The most recent study in "Addictive Behaviors" entitled "Explicit and Implicit Effects of Anti-marijuana and Anti-tobacco TV Advertisements" concluded that the exaggerated fear-based and inaccurate advertisement creates a "boomerang" effect. Instead of getting teen viewers to take the position offered in the ads, this "boomerang effect" causes teens to rebel against the stated message since it is counter to the knowledge teens already possess regarding marijuana.
"Exposure to anti-marijuana advertising might not only change young viewers' attitudes [positively] toward the substance, but also might directly increase risk of using marijuana," warns the study surveying the reactions of 18 to 19-year-old college students after viewing the Whitehouse's anti-marijuana commercials.

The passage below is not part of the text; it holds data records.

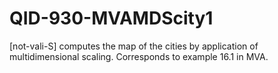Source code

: # QID-930-MVAMDScity1
[not-vali-S] computes the map of the cities by application of multidimensional scaling. Corresponds to example 16.1 in MVA.
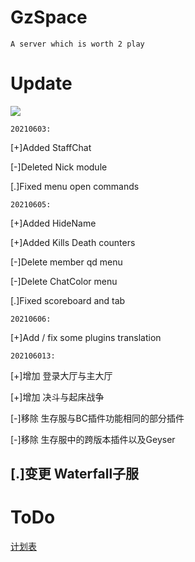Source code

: # GzSpace
    A server which is worth 2 play
# Update
![](https://img.shields.io/badge/Update-info-red)

`20210603:`

[+]Added StaffChat

[-]Deleted Nick module

[.]Fixed menu open commands


`20210605:`

[+]Added HideName

[+]Added Kills Death counters

[-]Delete member qd menu

[-]Delete ChatColor menu

[.]Fixed scoreboard and tab

`20210606:`

[+]Add / fix some plugins translation

`202106013:`

[+]增加 登录大厅与主大厅

[+]增加 决斗与起床战争

[-]移除 生存服与BC插件功能相同的部分插件

[-]移除 生存服中的跨版本插件以及Geyser

[.]变更 Waterfall子服
-------------------------------------------------------------------------------------------------
# ToDo
[计划表](/toDo)
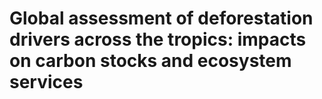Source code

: # Global assessment of deforestation drivers across the tropics: impacts on carbon stocks and ecosystem services
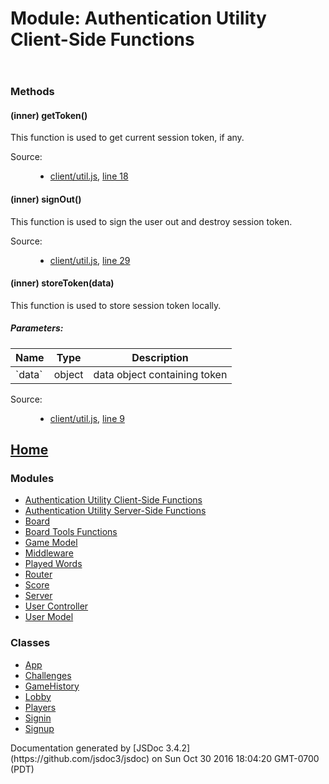 <div id="main">

# Module: Authentication Utility Client-Side Functions

<section>

<header></header>

<article>

### Methods

#### <span class="type-signature">(inner)</span> getToken<span class="signature">()</span><span class="type-signature"></span>

<div class="description">This function is used to get current session token, if any.</div>

<dl class="details">

<dt class="tag-source">Source:</dt>

<dd class="tag-source">

*   [client/util.js](client_util.js.html), [line 18](client_util.js.html#line18)

</dd>

</dl>

#### <span class="type-signature">(inner)</span> signOut<span class="signature">()</span><span class="type-signature"></span>

<div class="description">This function is used to sign the user out and destroy session token.</div>

<dl class="details">

<dt class="tag-source">Source:</dt>

<dd class="tag-source">

*   [client/util.js](client_util.js.html), [line 29](client_util.js.html#line29)

</dd>

</dl>

#### <span class="type-signature">(inner)</span> storeToken<span class="signature">(data)</span><span class="type-signature"></span>

<div class="description">This function is used to store session token locally.</div>

##### Parameters:

<table class="params">

<thead>

<tr>

<th>Name</th>

<th>Type</th>

<th class="last">Description</th>

</tr>

</thead>

<tbody>

<tr>

<td class="name">`data`</td>

<td class="type"><span class="param-type">object</span></td>

<td class="description last">data object containing token</td>

</tr>

</tbody>

</table>

<dl class="details">

<dt class="tag-source">Source:</dt>

<dd class="tag-source">

*   [client/util.js](client_util.js.html), [line 9](client_util.js.html#line9)

</dd>

</dl>

</article>

</section>

</div>

<nav>

## [Home](index.html)

### Modules

*   [Authentication Utility Client-Side Functions](module-Authentication%2520Utility%2520Client-Side%2520Functions.html)
*   [Authentication Utility Server-Side Functions](module-Authentication%2520Utility%2520Server-Side%2520Functions.html)
*   [Board](module-Board.html)
*   [Board Tools Functions](module-Board%2520Tools%2520Functions.html)
*   [Game Model](module-Game%2520Model.html)
*   [Middleware](module-Middleware.html)
*   [Played Words](module-Played%2520Words.html)
*   [Router](module-Router.html)
*   [Score](module-Score.html)
*   [Server](module-Server.html)
*   [User Controller](module-User%2520Controller.html)
*   [User Model](module-User%2520Model.html)

### Classes

*   [App](App.html)
*   [Challenges](Challenges.html)
*   [GameHistory](GameHistory.html)
*   [Lobby](Lobby.html)
*   [Players](Players.html)
*   [Signin](Signin.html)
*   [Signup](Signup.html)

</nav>

<footer>Documentation generated by [JSDoc 3.4.2](https://github.com/jsdoc3/jsdoc) on Sun Oct 30 2016 18:04:20 GMT-0700 (PDT)</footer>

<script>prettyPrint();</script>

Created by President Reagan nearly eight years ago, the Office of National Drug Control Policy (ONDCP) was established to define national priorities and objectives regarding drug control programs. The goals of the programs are to reduce drug use, manufacturing, and drug related crime.
The anti-marijuana commercials are part of ONDCP's National Youth Anti-Drug Media campaign at a cost of $119 million dollars for the fiscal year 2005. Together, the ONDCP partners with organizations such as Partnership for a Drug Free America to create the ads.

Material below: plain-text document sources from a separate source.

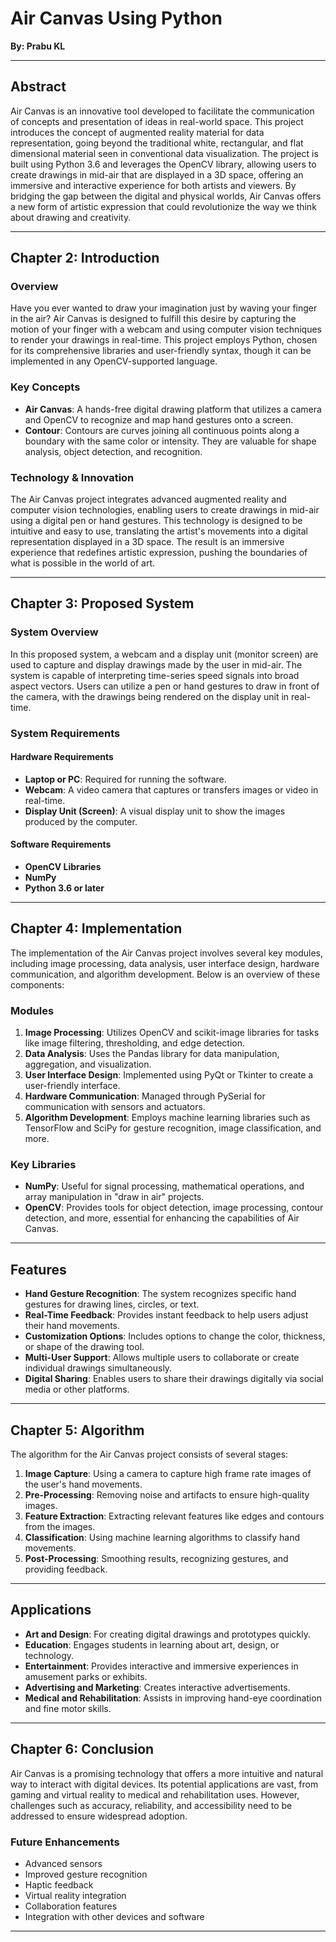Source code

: 
# **Air Canvas Using Python**

**By: Prabu KL**

---

## **Abstract**

Air Canvas is an innovative tool developed to facilitate the communication of concepts and presentation of ideas in real-world space. This project introduces the concept of augmented reality material for data representation, going beyond the traditional white, rectangular, and flat dimensional material seen in conventional data visualization. The project is built using Python 3.6 and leverages the OpenCV library, allowing users to create drawings in mid-air that are displayed in a 3D space, offering an immersive and interactive experience for both artists and viewers. By bridging the gap between the digital and physical worlds, Air Canvas offers a new form of artistic expression that could revolutionize the way we think about drawing and creativity.

---

## **Chapter 2: Introduction**

### **Overview**

Have you ever wanted to draw your imagination just by waving your finger in the air? Air Canvas is designed to fulfill this desire by capturing the motion of your finger with a webcam and using computer vision techniques to render your drawings in real-time. This project employs Python, chosen for its comprehensive libraries and user-friendly syntax, though it can be implemented in any OpenCV-supported language.

### **Key Concepts**

- **Air Canvas**: A hands-free digital drawing platform that utilizes a camera and OpenCV to recognize and map hand gestures onto a screen.
- **Contour**: Contours are curves joining all continuous points along a boundary with the same color or intensity. They are valuable for shape analysis, object detection, and recognition.

### **Technology & Innovation**

The Air Canvas project integrates advanced augmented reality and computer vision technologies, enabling users to create drawings in mid-air using a digital pen or hand gestures. This technology is designed to be intuitive and easy to use, translating the artist's movements into a digital representation displayed in a 3D space. The result is an immersive experience that redefines artistic expression, pushing the boundaries of what is possible in the world of art.

---

## **Chapter 3: Proposed System**

### **System Overview**

In this proposed system, a webcam and a display unit (monitor screen) are used to capture and display drawings made by the user in mid-air. The system is capable of interpreting time-series speed signals into broad aspect vectors. Users can utilize a pen or hand gestures to draw in front of the camera, with the drawings being rendered on the display unit in real-time.

### **System Requirements**

#### **Hardware Requirements**
- **Laptop or PC**: Required for running the software.
- **Webcam**: A video camera that captures or transfers images or video in real-time.
- **Display Unit (Screen)**: A visual display unit to show the images produced by the computer.

#### **Software Requirements**
- **OpenCV Libraries**
- **NumPy**
- **Python 3.6 or later**

---

## **Chapter 4: Implementation**

The implementation of the Air Canvas project involves several key modules, including image processing, data analysis, user interface design, hardware communication, and algorithm development. Below is an overview of these components:

### **Modules**

1. **Image Processing**: Utilizes OpenCV and scikit-image libraries for tasks like image filtering, thresholding, and edge detection.
2. **Data Analysis**: Uses the Pandas library for data manipulation, aggregation, and visualization.
3. **User Interface Design**: Implemented using PyQt or Tkinter to create a user-friendly interface.
4. **Hardware Communication**: Managed through PySerial for communication with sensors and actuators.
5. **Algorithm Development**: Employs machine learning libraries such as TensorFlow and SciPy for gesture recognition, image classification, and more.

### **Key Libraries**

- **NumPy**: Useful for signal processing, mathematical operations, and array manipulation in "draw in air" projects.
- **OpenCV**: Provides tools for object detection, image processing, contour detection, and more, essential for enhancing the capabilities of Air Canvas.

---

## **Features**

- **Hand Gesture Recognition**: The system recognizes specific hand gestures for drawing lines, circles, or text.
- **Real-Time Feedback**: Provides instant feedback to help users adjust their hand movements.
- **Customization Options**: Includes options to change the color, thickness, or shape of the drawing tool.
- **Multi-User Support**: Allows multiple users to collaborate or create individual drawings simultaneously.
- **Digital Sharing**: Enables users to share their drawings digitally via social media or other platforms.

---

## **Chapter 5: Algorithm**

The algorithm for the Air Canvas project consists of several stages:

1. **Image Capture**: Using a camera to capture high frame rate images of the user's hand movements.
2. **Pre-Processing**: Removing noise and artifacts to ensure high-quality images.
3. **Feature Extraction**: Extracting relevant features like edges and contours from the images.
4. **Classification**: Using machine learning algorithms to classify hand movements.
5. **Post-Processing**: Smoothing results, recognizing gestures, and providing feedback.

---

## **Applications**

- **Art and Design**: For creating digital drawings and prototypes quickly.
- **Education**: Engages students in learning about art, design, or technology.
- **Entertainment**: Provides interactive and immersive experiences in amusement parks or exhibits.
- **Advertising and Marketing**: Creates interactive advertisements.
- **Medical and Rehabilitation**: Assists in improving hand-eye coordination and fine motor skills.

---

## **Chapter 6: Conclusion**

Air Canvas is a promising technology that offers a more intuitive and natural way to interact with digital devices. Its potential applications are vast, from gaming and virtual reality to medical and rehabilitation uses. However, challenges such as accuracy, reliability, and accessibility need to be addressed to ensure widespread adoption.

### **Future Enhancements**
- Advanced sensors
- Improved gesture recognition
- Haptic feedback
- Virtual reality integration
- Collaboration features
- Integration with other devices and software

---
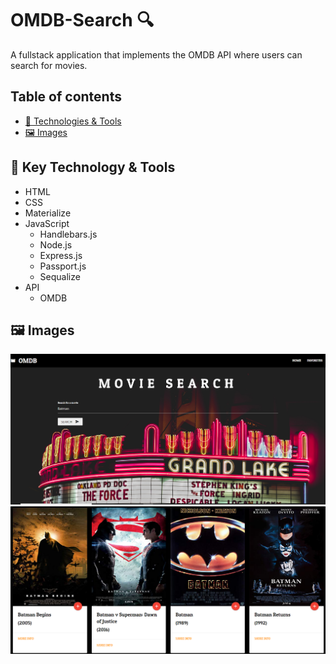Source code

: # OMDB-Search :mag:
A fullstack application that implements the OMDB API where users can search for movies.

## Table of contents
- [&#x1f527; Technologies & Tools](#-key-technology--tools)
- [:framed_picture: Images](#framed_picture-images)

## &#x1f527; Key Technology & Tools
- HTML
- CSS
- Materialize
- JavaScript
  - Handlebars.js
  - Node.js
  - Express.js
  - Passport.js
  - Sequalize
- API
  - OMDB

## :framed_picture: Images
  
  ![](public/images/homescreen.PNG)
  ![](public/images/searchresults.PNG)


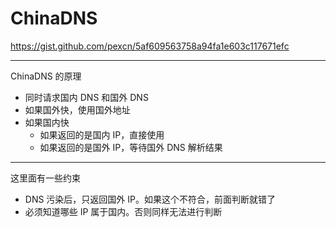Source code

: # ChinaDNS

https://gist.github.com/pexcn/5af609563758a94fa1e603c117671efc

---

ChinaDNS 的原理

- 同时请求国内 DNS 和国外 DNS
- 如果国外快，使用国外地址
- 如果国内快
    - 如果返回的是国内 IP，直接使用
    - 如果返回的是国外 IP，等待国外 DNS 解析结果

---

这里面有一些约束

- DNS 污染后，只返回国外 IP。如果这个不符合，前面判断就错了
- 必须知道哪些 IP 属于国内。否则同样无法进行判断
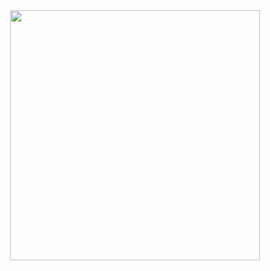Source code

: 
<div id="header" align="center">
  <img src="https://media.giphy.com/media/e8ovuMpwAxnxK/giphy.gif" width="400"/>
</div>

<img src="https://komarev.com/ghpvc/?username=PaulBykov&style=flat-square&color=blue" alt=""/>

The Partnership for a Drug-Free America did not return requests for comments regarding the most recent and prior studies evaluation the effectiveness of the anti-marijuana ads.
The ONDCP does confirm the independent evaluations within the "National Drug Control Strategy: FY 2006 Budget Summary" report calling them "reliable data sources."
"The results of the independent evaluation (managed by National Institute on Drug Abuse) detected no connection between the program advertisements and youth attitudes and behavior toward drug use," the report reads.
Drug war critic groups such as the Drug Policy Alliance are using this information as a rallying call for Congress to eliminate funding of these anti-marijuana ads. Using their website, www.drugpolicy.org, the group is urging supporters to contact congressional representatives to transfer the funds to drug treatment instead of advertisements.
"From the start, the Bush Administration's ad campaign has been about taxpayer-funded propaganda, not prevention," said Piper. "Congress needs to eliminate this ineffective program and shift the funding to drug treatment which has been proven to work."
The Drug Policy Alliance is one of the leading organizations working on alternatives to the war on drugs. The mission statement states "a drug policy based not upon fear, prejudice and punitive prohibitions but rather science, compassion, public health and human rights."